───── Trecho fornecido ─────

Valor Econômico, Empresas, p. B1
17 de Abr de 2014

Linha de transmissão chega a Macapá, mas sem energia

Por Murillo Camarotto
De Almeirim (PA)

Uma chuva fina foi suficiente para derrubar, na terça-feira, o sinal de televisão e da telefonia celular em Almeirim, cidade de 33 mil habitantes às margens do Rio Amazonas, na divisa do Pará e Amapá. "Internet a gente agradece a Deus quando aparece", diz a comerciante Socorro Peleja, antes de citar as panes diárias na energia elétrica do município, que ocupa uma área quase 50 vezes maior que a cidade de São Paulo.
Apesar do território descomunal, Almeirim é modesta. Para se chegar de carro ao centro da cidade é preciso vencer antes centenas de quilômetros de ingrata estrada de terra. Com mais 40 minutos de lancha, rio acima, avista-se duas gigantescas torres de transmissão de energia, erguidas em meio à floresta como parte do projeto que visa conectar áreas importantes da região Norte do país ao Sistema Interligado Nacional (SIN).

───── Conteúdo dos dados ─────

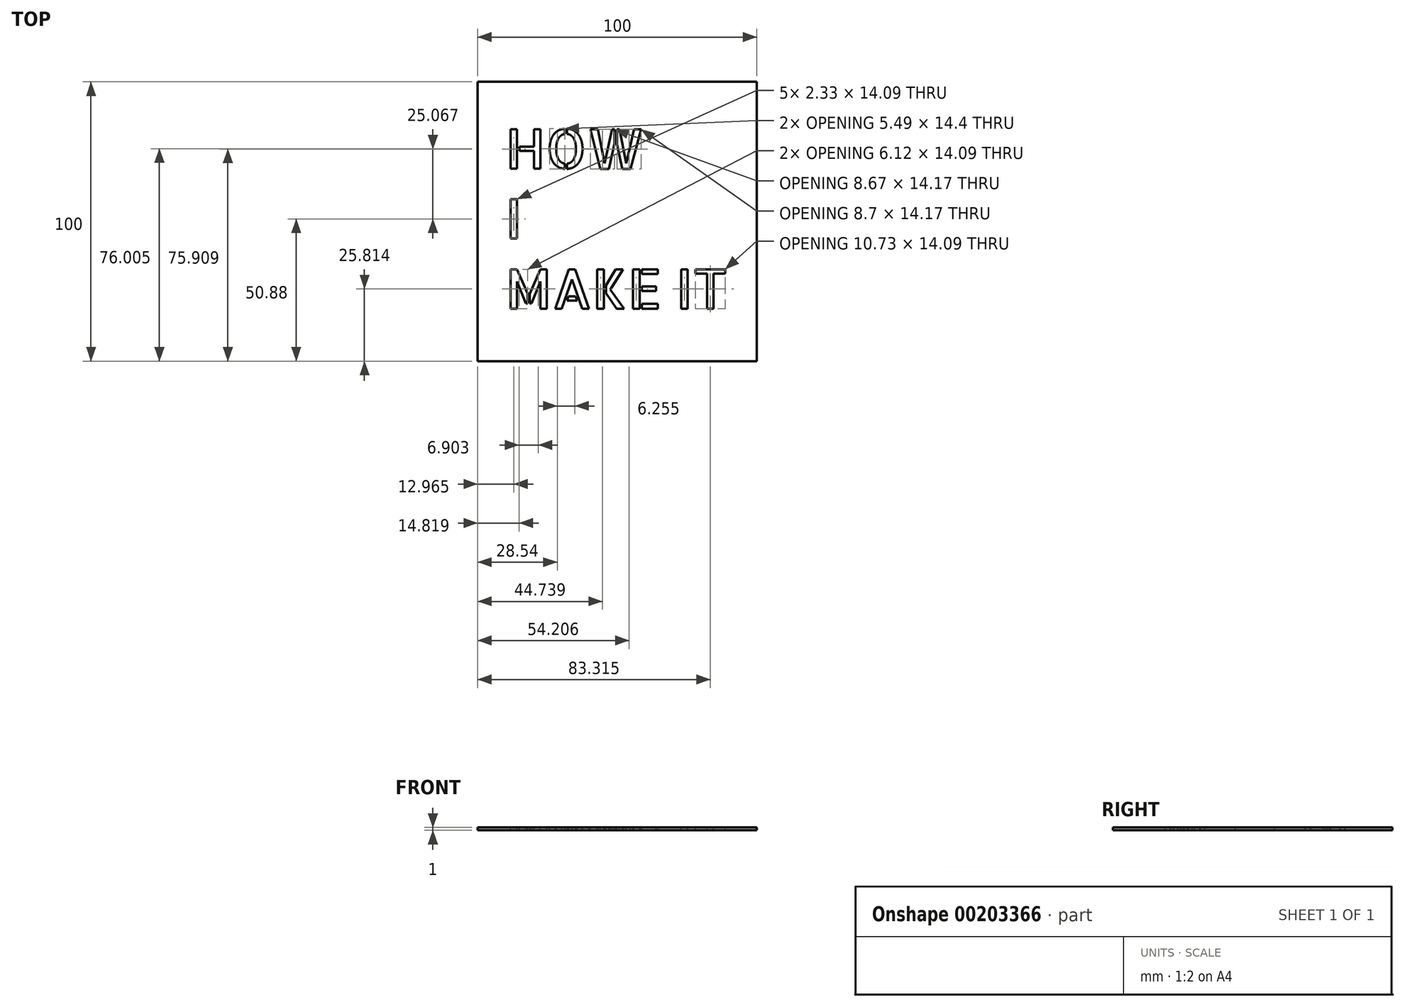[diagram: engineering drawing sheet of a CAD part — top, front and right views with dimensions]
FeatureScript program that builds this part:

─────

• **Lista de tarefas**:
[1] Pode devolver, sem nenhuma alteração, o trecho da reportagem sobre a linha de transmissão que abre com as palavras que contêm "Valor Econômico, Empresas, p." e fecha com "de São Paulo."?
[2] Pode levar adiante a reportagem sobre a linha de transmissão, escrevendo a continuação a partir da última frase mostrada?

• **Conjunto de respostas**:
[1]
Valor Econômico, Empresas, p. B1
17 de Abr de 2014

Linha de transmissão chega a Macapá, mas sem energia

Por Murillo Camarotto
De Almeirim (PA)

Uma chuva fina foi suficiente para derrubar, na terça-feira, o sinal de televisão e da telefonia celular em Almeirim, cidade de 33 mil habitantes às margens do Rio Amazonas, na divisa do Pará e Amapá. "Internet a gente agradece a Deus quando aparece", diz a comerciante Socorro Peleja, antes de citar as panes diárias na energia elétrica do município, que ocupa uma área quase 50 vezes maior que a cidade de São Paulo.

[2]
Cada uma das torres mede impressionantes 305 metros, só 19 a menos que a famosa Torre Eiffel, de Paris. A altura é justificada pelos 2,1 km de distância entre as duas torres, um gigantesco vão livre tomado pelas águas turvas do Amazonas. Para que os cabos conectados ao topo das duas torres não comprometam a travessia das embarcações que por ali passam, foi indispensável içá-los a tal altitude.
Pela proeminência, as torres são consideradas o cartão postal da linha de transmissão que liga a Usina Hidrelétrica de Tucuruí, no Pará, às cidades de Manaus e Macapá, num percurso de 1.750 km. O Linhão de Tucuruí, como é mais conhecido o empreendimento, foi desenvolvido para conectar ao SIN as cidades de Manaus e Macapá. A conexão possibilita o abastecimento das duas capitais com energia gerada em qualquer parte do país, reduzindo a necessidade de utilização das custosas termelétricas.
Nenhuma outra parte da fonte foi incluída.